On the front line

Brian Hoskins, the new director of Imperial's Grantham Institute, looks ahead to the climate-change challenge.

一月 10, 2008

IIf the future of the planet is in all our hands, academics play a crucial role in ensuring that we know what we are doing with it. This is the message of one of those at the vanguard of tackling a truly global problem: Sir Brian Hoskins, the new director of the Grantham Institute for Climate Change at Imperial College London.

As a world-leading expert on climate change and Royal Society research professor at the University of Reading, Sir Brian is clear about the immensity of the challenge.

He was a member of the Royal Commission that proposed a 60 per cent target for reduction of UK carbon dioxide emissions by 2050, and was scientific adviser to the Stern Review on the economics of climate change, which pushed the issue to the top of the political agenda. He was also a member of the Intergovernmental Panel on Climate Change assessment team recently awarded a Nobel prize.

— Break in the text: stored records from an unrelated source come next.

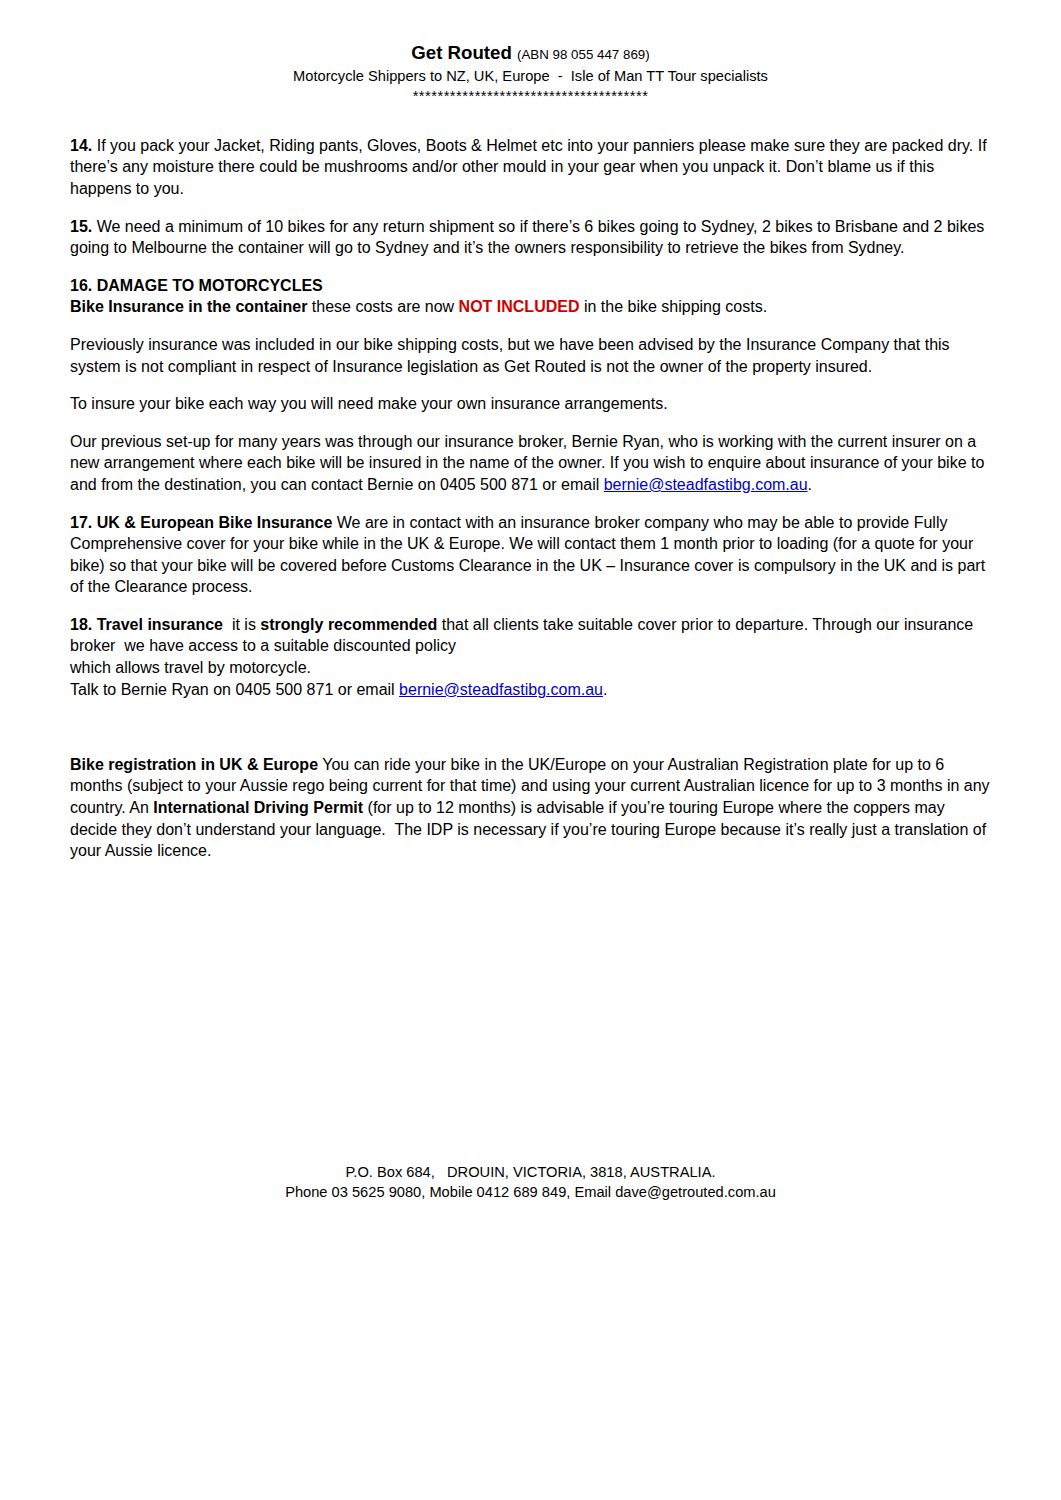Get Routed (ABN 98 055 447 869)
Motorcycle Shippers to NZ, UK, Europe - Isle of Man TT Tour specialists
**************************************
14. If you pack your Jacket, Riding pants, Gloves, Boots & Helmet etc into your panniers please make sure they are packed dry. If there’s any moisture there could be mushrooms and/or other mould in your gear when you unpack it. Don’t blame us if this happens to you.
15. We need a minimum of 10 bikes for any return shipment so if there’s 6 bikes going to Sydney, 2 bikes to Brisbane and 2 bikes going to Melbourne the container will go to Sydney and it’s the owners responsibility to retrieve the bikes from Sydney.
16. DAMAGE TO MOTORCYCLES
Bike Insurance in the container these costs are now NOT INCLUDED in the bike shipping costs.
Previously insurance was included in our bike shipping costs, but we have been advised by the Insurance Company that this system is not compliant in respect of Insurance legislation as Get Routed is not the owner of the property insured.
To insure your bike each way you will need make your own insurance arrangements.
Our previous set-up for many years was through our insurance broker, Bernie Ryan, who is working with the current insurer on a new arrangement where each bike will be insured in the name of the owner. If you wish to enquire about insurance of your bike to and from the destination, you can contact Bernie on 0405 500 871 or email bernie@steadfastibg.com.au.
17. UK & European Bike Insurance We are in contact with an insurance broker company who may be able to provide Fully Comprehensive cover for your bike while in the UK & Europe. We will contact them 1 month prior to loading (for a quote for your bike) so that your bike will be covered before Customs Clearance in the UK – Insurance cover is compulsory in the UK and is part of the Clearance process.
18. Travel insurance it is strongly recommended that all clients take suitable cover prior to departure. Through our insurance broker we have access to a suitable discounted policy
which allows travel by motorcycle.
Talk to Bernie Ryan on 0405 500 871 or email bernie@steadfastibg.com.au.
Bike registration in UK & Europe You can ride your bike in the UK/Europe on your Australian Registration plate for up to 6 months (subject to your Aussie rego being current for that time) and using your current Australian licence for up to 3 months in any country. An International Driving Permit (for up to 12 months) is advisable if you’re touring Europe where the coppers may decide they don’t understand your language. The IDP is necessary if you’re touring Europe because it’s really just a translation of your Aussie licence.
P.O. Box 684, DROUIN, VICTORIA, 3818, AUSTRALIA.
Phone 03 5625 9080, Mobile 0412 689 849, Email dave@getrouted.com.au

He said: "There's the danger of always sounding gloomy, but human beings are realising that they can't be besotted with always using more. You can't always lay waste to the place you've been and move on to somewhere else - there isn't anywhere else."

Sir Brian studied mathematics at the University of Cambridge and stayed on to do a PhD before rising through the ranks of the atmospheric modelling group at Reading. He was made professor of meteorology in 1981 and head of the department in 1990.

"I'm a mathematician by training and I've always found it so interesting to apply it to weather and climate; intellectually it is just superb," he said. "I can't think of a better way of using mathematics, and it has achieved an importance I could never have guessed when I got into it."

In his new role, he will spend three days a week at Imperial and two at Reading, although he joked: "I suspect it will be five days a week at both."

Sir Brian said: "It would be fantastic to harness Imperial's strengths in engineering, medical and biological expertise to the climate modelling strengths of Reading. That's what attracted me; there's a real opportunity here.

"At the very least, universities have to provide the knowledge, science and technology that give the opportunity for mitigating and adapting to what happens. They provide a crucial role in providing the wherewithal for society to do it.

"There's a danger (in giving the impression) it is all pain and hair shirts. It's up to universities to say, 'This is the extent of the problem as far as we know it' - not dressing it up with doom and gloom where there isn't any, but actually saying it like it is and driving forward solutions."